Sean Phillips

Personal information
- Born: 11 April 1980 (age 46) Harare, Zimbabwe

International information
- National side: Nigeria (2011–12);

Head coaching information
- 2011–2012: Nigeria
- Source: Cricinfo, 1 December 2020

= Sean Phillips (cricketer) =

South African cricketer (born 1980)

Sean Phillips (born 11 April 1980) is a South African cricket coach and former player. He was playing coach of the Nigeria national cricket team from 2011 to 2012.

Phillips was born in Harare, Zimbabwe. He attended John Ross College in Richards Bay, South Africa. He played in one first-class and one List A match for Boland in 2004.

In 2007, Phillips moved to Nigeria where he was contracted by the Nigeria Cricket Federation as coach of the national under-19 cricket team. He coached the team to victory in Division Two of the 2010 ICC Africa Under-19 Championships, winning promotion to Division One. He was also coach of the Ibeju-Lekki Cricket Club in Lagos.

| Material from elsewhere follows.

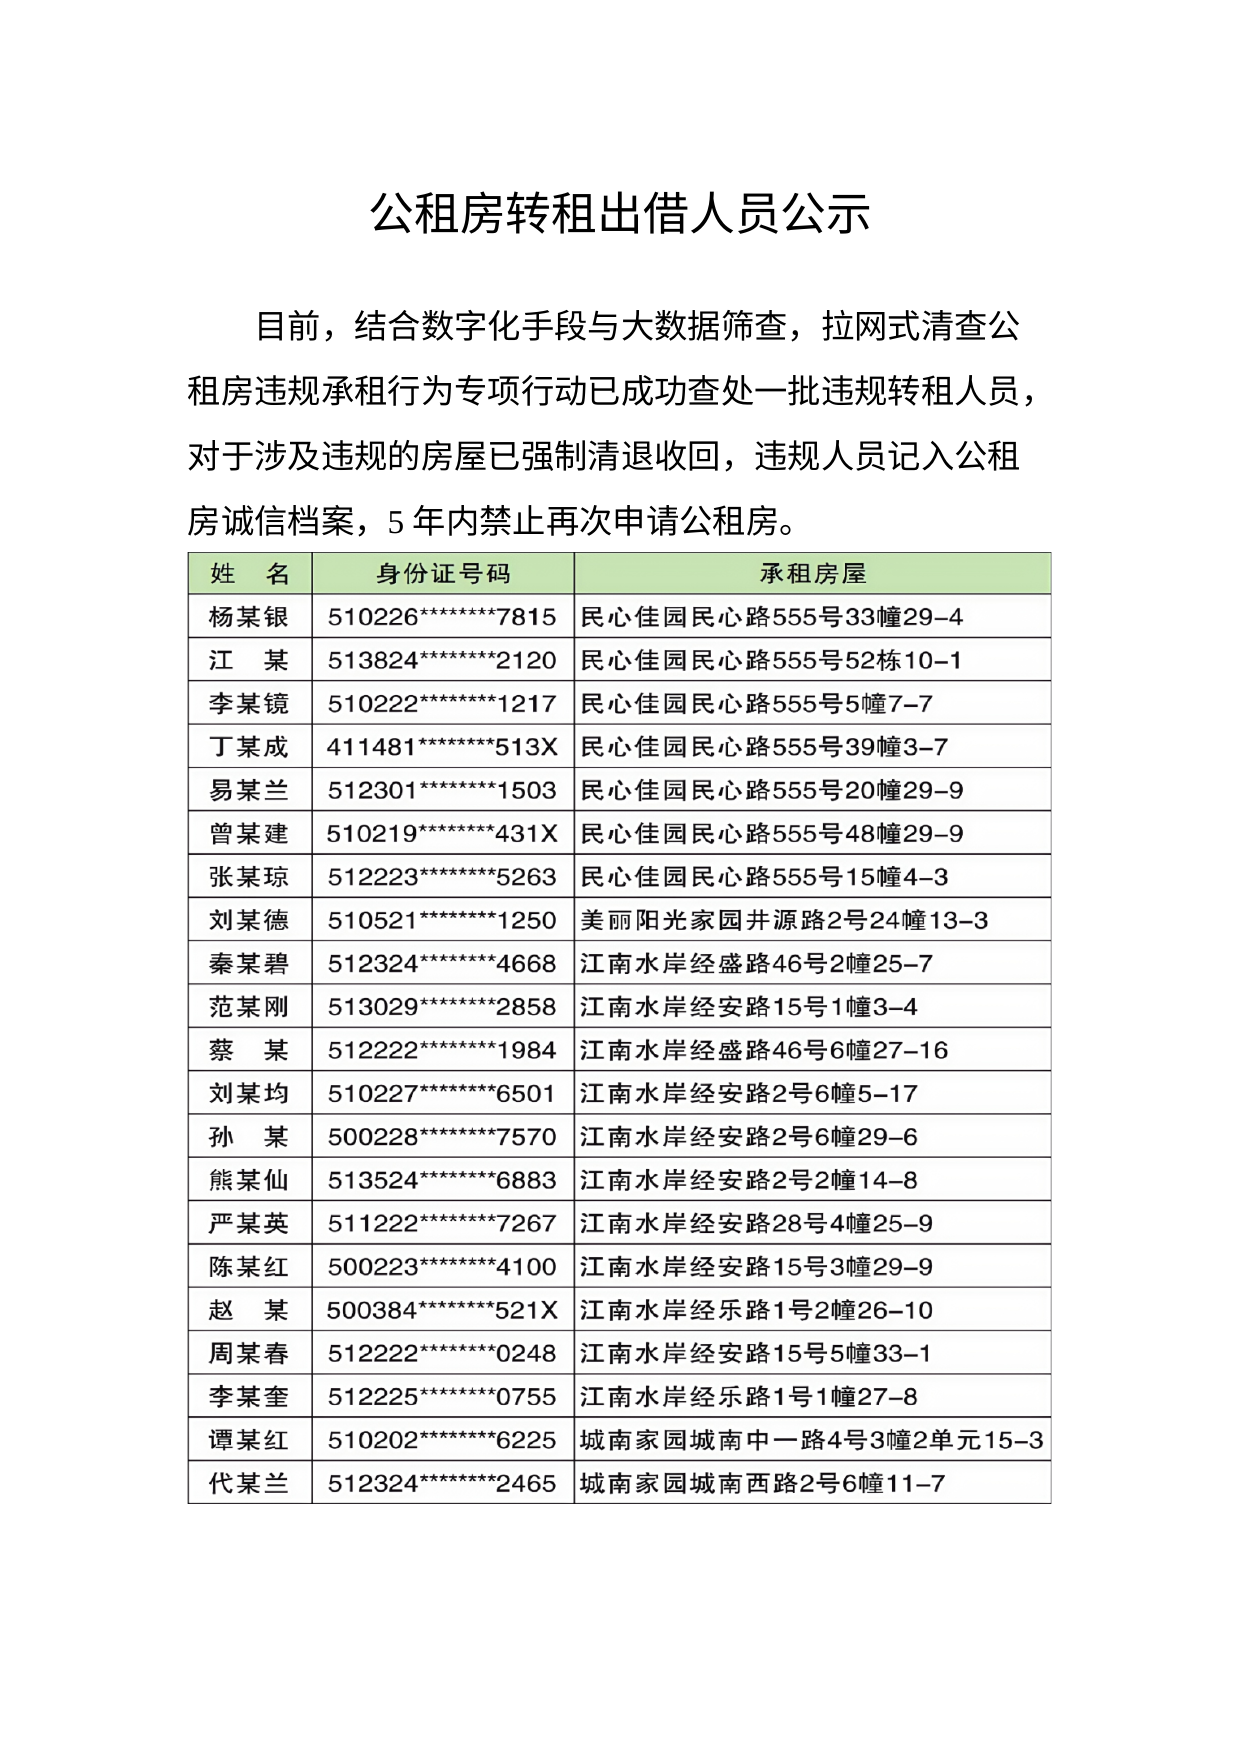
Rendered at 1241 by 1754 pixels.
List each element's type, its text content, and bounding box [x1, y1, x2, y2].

text 公租房转租出借人员公示 [187, 162, 1053, 259]
text 目前，结合数字化手段与大数据筛查，拉网式清查公租房违规承租行为专项行动已成功查处一批违规转租人员，对于涉及违规的房屋已强制清退收回，违规人员记入公租房诚信档案，5 年内禁止再次申请公租房。 [187, 292, 1053, 552]
picture [187, 552, 1052, 1504]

Phillips was appointed playing coach of Nigeria in 2011 after meeting ICC residency qualifications. He led Nigeria to victory at the 2011 ICC Africa Twenty20 Division Two tournament in South Africa, including a man of the match performance against Sierra Leone with 109 not out from 59 balls and 4/17 with the ball.

He later established FP Elite Cricket Academy in Cape Town.